И всё же чего не мог побороть Фаддей во вверенном ему Кронштадте, так это всеобщего, всепроникающего, впившегося в кровь рабства. Рабом оставался и самый последний чин, адмирал. Ну что с того, что он озеленил казарменный город, устроил аллеи и фонтаны, возвёл много офицерских и служительских флигелей, печётся о пароходном заводе, сухих доках, а постройкой госпиталя и госпитальной дачи в Ораниенбауме сохранил жизнь тысячам больных, и кто-то сказал, что даже если бы Беллинсгаузен ничего более не сделал для флота, за одно это он достоин памятника?.. Много ли лучше стало матросам, о которых он пёкся постоянно, устраивая экипажные огороды, добивался повышенного мясного пайка у государя? Что с того, что он запретил битье без суда, в плаваниях у него не существовало телесных наказаний?.. Он бессилен был уследить за каждым. Порки и зуботычины сыпались на солдат гарнизона и матросов экипажей за малейшую оплошность, а чаще без всяких причин. Ротные ругались виртуозно-изысканно, взводные — отборным матом. Унтеры смрадом ругани наполняли воздух казарм, кубриков, улиц. Жестокость, муштра помогали, по мнению дремучих командиров, держать подчинённых в повиновении. Сами рабы, они и на других смотрели как на рабов.
Нет, не сумел побороть эти порядки Фаддей. Такое уж жестокое время выпало на его долю. В том месте, где он благоустраивал парк, раньше был плац для парадов.

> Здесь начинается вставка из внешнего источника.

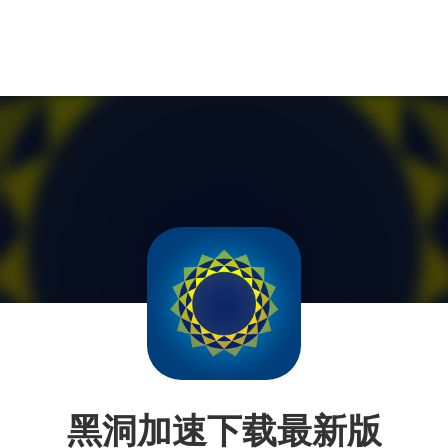
黑洞加速下载最新版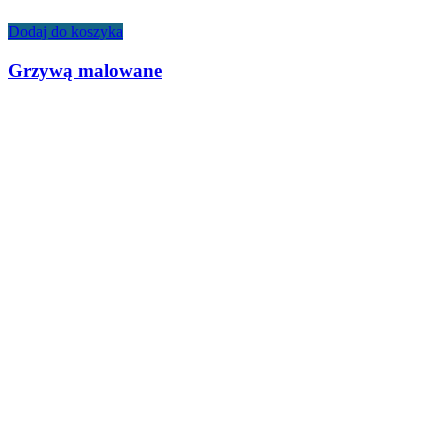
Dodaj do koszyka
Grzywą malowane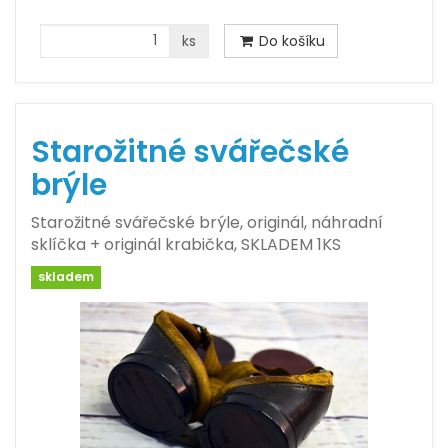
ks
Do košíku
Starožitné svářečské
brýle
Starožitné svářečské brýle, originál, náhradní
sklíčka + originál krabička, SKLADEM 1KS
skladem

Там муштровали матросов, там же их прогоняли сквозь строй. Когда спина превращалась в сплошной кровоподтёк, врач говорил: «Довольно!» Осуждённого подлечивали, и пытка продолжалась, пока не заканчивался счёт положенных ударов.
Неуютно было и дома. Девочки-подростки больше к маменьке льнули, старого отца стеснялись. Росли они бледненькие, не больно красивые, худосочные. Дай-то Бог вспоить, вскормить, за пряслину посадить... Лизанька за лейтенанта Даниила Гершау замуж вышла, да только у того что-то со службой не ладится, давно бы пора в капитаны выйти, а держат в мороке. Свободных вакансий мало, жаждущих много. Неужто просить в производстве?..
Бросил Фаддей шинель на диван, штору задвинул от света белой ночи и лёг, прислушиваясь к ноющему сердцу и боли в костях — к ненастью.